ICO tries ‘softy, softly’ audit plan

Businesses are being urged to open their doors to staff from the Information Commissioner’s Office who will provide onsite advice on data protection issues and give them a detailed report on any changes that are needed.
Louise Webb, head of good practice at the ICO, said the watchdog had begun operating a new advisory service as an alternative to a full-scale data protection audit – in what has been described as the ICO’s “softly, softly” approach.
Earlier this week, it emerged that the UK’s data protection regime was one of the most lenient in Europe, enabling it to focus “on persuasion rather than punishment to achieve greater data privacy compliance”. By comparison the likes of France, Germany and Spain take a far more “aggressive approach to enforcement”.
However, the ICO Christopher Graham (pictured) is also calling on Parliament to give his office extra powers to carry out on-the-spot audits – so-called data raids – on repeat offenders.

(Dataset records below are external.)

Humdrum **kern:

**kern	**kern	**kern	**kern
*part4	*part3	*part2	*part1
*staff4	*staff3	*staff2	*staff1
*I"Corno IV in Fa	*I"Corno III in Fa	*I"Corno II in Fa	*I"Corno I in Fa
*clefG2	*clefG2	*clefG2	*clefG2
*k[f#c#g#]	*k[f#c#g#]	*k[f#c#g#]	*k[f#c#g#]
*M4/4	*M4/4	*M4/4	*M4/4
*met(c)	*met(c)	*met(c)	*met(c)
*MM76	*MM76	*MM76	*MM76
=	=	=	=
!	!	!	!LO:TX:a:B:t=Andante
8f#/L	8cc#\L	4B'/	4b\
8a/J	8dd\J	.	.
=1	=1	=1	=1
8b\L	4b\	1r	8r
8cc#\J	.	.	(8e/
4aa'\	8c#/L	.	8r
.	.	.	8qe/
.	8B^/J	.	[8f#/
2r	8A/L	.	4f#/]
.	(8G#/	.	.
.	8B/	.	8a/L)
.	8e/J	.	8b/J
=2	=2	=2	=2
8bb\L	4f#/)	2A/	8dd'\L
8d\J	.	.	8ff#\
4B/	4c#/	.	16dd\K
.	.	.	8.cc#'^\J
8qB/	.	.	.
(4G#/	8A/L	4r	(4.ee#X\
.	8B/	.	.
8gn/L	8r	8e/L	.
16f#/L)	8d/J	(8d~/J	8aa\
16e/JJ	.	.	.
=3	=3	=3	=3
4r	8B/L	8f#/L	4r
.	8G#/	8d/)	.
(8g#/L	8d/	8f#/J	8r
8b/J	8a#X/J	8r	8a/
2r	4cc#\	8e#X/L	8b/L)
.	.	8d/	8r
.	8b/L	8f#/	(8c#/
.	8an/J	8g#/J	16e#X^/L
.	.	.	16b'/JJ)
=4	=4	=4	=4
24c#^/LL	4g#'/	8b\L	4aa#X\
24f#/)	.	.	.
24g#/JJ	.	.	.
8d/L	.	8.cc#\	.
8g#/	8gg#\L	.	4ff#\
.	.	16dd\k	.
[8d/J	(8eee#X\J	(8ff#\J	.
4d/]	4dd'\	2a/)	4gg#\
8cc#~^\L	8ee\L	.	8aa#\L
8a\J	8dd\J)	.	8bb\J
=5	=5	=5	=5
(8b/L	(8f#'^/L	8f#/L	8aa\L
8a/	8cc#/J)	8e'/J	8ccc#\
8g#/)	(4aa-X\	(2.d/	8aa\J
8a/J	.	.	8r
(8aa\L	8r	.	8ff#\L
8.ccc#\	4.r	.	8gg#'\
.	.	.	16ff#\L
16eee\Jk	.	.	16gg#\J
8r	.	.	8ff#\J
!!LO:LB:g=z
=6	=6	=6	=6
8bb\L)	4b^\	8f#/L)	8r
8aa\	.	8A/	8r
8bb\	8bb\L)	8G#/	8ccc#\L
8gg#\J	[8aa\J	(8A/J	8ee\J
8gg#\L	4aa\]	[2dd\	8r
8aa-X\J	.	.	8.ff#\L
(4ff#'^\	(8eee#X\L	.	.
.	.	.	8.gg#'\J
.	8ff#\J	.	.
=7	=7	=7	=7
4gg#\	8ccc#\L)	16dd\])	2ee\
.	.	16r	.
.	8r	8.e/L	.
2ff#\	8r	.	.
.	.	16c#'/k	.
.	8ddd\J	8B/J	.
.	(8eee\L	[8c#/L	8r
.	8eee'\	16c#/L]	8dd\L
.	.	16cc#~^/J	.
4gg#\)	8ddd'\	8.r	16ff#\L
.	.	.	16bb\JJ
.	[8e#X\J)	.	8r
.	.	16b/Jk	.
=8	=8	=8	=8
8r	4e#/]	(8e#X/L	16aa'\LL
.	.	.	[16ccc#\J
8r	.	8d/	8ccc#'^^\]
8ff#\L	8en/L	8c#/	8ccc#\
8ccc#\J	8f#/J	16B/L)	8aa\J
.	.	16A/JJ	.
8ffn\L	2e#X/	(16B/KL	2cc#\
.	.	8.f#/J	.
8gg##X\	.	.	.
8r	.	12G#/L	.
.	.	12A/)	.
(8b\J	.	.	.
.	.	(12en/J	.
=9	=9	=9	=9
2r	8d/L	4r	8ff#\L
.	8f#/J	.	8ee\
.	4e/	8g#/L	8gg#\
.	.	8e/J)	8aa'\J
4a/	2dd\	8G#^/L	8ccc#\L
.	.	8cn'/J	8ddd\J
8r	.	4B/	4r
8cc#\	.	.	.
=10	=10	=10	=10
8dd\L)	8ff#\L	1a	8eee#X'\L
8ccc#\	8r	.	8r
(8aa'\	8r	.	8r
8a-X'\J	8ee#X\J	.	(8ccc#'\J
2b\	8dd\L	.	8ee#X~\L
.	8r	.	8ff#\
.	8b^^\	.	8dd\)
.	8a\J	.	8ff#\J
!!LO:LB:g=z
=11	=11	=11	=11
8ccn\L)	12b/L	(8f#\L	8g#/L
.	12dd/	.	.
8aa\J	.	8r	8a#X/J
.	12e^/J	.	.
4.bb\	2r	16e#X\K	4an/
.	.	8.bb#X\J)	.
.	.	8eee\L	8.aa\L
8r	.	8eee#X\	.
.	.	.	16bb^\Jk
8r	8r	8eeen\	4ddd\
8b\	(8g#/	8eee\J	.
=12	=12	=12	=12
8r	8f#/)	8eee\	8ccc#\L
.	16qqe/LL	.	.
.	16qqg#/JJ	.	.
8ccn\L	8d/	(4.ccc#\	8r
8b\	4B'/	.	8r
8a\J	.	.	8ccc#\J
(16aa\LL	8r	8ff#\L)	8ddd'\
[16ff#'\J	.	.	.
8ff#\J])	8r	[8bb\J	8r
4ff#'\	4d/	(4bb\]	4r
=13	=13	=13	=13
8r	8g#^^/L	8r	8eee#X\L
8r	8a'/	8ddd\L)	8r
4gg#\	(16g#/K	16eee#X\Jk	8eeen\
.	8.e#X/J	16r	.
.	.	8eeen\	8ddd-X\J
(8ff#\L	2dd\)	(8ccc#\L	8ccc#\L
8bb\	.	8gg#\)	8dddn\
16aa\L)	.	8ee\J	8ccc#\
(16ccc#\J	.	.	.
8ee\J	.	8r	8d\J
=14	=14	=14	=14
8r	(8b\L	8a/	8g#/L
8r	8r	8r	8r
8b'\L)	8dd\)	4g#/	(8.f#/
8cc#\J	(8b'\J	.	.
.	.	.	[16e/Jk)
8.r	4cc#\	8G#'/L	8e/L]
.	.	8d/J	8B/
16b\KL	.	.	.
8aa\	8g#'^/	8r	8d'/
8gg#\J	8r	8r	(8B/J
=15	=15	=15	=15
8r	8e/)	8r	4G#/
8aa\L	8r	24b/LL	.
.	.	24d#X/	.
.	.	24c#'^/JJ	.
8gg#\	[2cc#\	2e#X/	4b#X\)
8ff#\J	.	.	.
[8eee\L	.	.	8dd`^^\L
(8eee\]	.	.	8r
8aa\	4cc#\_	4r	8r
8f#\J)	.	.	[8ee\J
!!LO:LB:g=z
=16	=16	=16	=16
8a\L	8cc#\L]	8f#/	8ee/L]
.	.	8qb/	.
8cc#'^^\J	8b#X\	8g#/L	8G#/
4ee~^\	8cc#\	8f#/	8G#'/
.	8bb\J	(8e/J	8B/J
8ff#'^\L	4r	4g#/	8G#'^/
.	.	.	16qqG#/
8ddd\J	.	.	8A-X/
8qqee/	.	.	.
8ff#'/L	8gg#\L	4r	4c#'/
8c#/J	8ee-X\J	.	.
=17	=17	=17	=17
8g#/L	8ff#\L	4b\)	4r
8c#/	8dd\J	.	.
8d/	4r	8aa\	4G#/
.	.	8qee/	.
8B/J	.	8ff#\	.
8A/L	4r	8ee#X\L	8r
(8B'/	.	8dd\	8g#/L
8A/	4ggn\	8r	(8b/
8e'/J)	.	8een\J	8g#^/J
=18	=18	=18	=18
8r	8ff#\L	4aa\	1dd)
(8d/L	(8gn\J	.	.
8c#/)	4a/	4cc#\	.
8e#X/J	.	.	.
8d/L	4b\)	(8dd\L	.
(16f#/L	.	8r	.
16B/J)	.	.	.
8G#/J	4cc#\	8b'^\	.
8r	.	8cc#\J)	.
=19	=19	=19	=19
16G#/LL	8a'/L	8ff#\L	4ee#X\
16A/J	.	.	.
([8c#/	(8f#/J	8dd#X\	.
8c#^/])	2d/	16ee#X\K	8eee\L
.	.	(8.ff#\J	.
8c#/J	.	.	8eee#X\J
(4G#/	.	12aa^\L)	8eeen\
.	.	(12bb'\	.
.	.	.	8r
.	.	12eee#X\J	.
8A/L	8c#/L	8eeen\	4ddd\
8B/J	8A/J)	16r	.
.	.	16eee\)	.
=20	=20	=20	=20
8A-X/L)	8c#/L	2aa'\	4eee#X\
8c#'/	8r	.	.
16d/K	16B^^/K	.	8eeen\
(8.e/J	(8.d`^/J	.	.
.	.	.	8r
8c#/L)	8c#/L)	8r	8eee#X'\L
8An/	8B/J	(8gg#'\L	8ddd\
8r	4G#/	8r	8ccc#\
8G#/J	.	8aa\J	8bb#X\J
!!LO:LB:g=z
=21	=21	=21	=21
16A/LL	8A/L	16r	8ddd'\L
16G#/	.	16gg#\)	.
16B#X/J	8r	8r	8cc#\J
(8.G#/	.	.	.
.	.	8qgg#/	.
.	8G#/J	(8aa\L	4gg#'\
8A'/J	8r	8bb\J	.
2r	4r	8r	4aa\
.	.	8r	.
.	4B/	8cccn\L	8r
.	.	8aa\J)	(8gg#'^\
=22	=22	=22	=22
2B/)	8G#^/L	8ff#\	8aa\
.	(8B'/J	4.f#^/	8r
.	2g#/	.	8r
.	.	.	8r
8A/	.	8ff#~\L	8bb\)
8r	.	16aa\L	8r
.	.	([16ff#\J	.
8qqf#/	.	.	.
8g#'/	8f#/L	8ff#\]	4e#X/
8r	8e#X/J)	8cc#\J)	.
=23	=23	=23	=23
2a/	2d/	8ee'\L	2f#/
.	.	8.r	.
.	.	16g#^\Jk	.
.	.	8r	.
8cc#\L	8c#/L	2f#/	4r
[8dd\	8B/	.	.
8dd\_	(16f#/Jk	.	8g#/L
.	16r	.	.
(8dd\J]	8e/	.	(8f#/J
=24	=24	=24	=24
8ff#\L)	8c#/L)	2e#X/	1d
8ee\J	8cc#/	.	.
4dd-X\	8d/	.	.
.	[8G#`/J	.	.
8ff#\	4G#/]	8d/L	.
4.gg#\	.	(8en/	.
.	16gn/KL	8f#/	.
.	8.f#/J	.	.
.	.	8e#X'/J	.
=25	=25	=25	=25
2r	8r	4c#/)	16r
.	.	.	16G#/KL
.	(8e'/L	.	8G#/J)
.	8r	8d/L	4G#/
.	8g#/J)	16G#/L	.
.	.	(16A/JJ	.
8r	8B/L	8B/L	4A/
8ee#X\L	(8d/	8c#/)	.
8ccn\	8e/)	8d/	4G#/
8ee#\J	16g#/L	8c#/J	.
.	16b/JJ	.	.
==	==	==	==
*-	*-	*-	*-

Webb said full-scale audits were often too detailed for all but the largest of firms and said the new service would help smaller organisations to improve their understanding.
Under the new service a member of the ICO’s good practice team will visit organisations “to see what they do with data and how they do it”. The service is targeted at small and medium sized organisations that process significant volumes of personal data or sensitive personal data, she said.
Webb said: “During the visits we identify what organisations are doing well and what they need to improve and provide practical recommendations and suggestions to put things right. On the day, we focus on areas such as security, records management and requests for personal data and the visits are also flexible enough to provide an opportunity to ask us questions.”
The service is free, and at the end the team produce a short report which summarises what to do next.
Webb admitted that the ICO has struggled to convince organisations of the benefits of agreeing to let it conduct data protection audits despite committing not to fine businesses for problems they find during the course of an audit, making the process more transparent and better targeting where to investigate.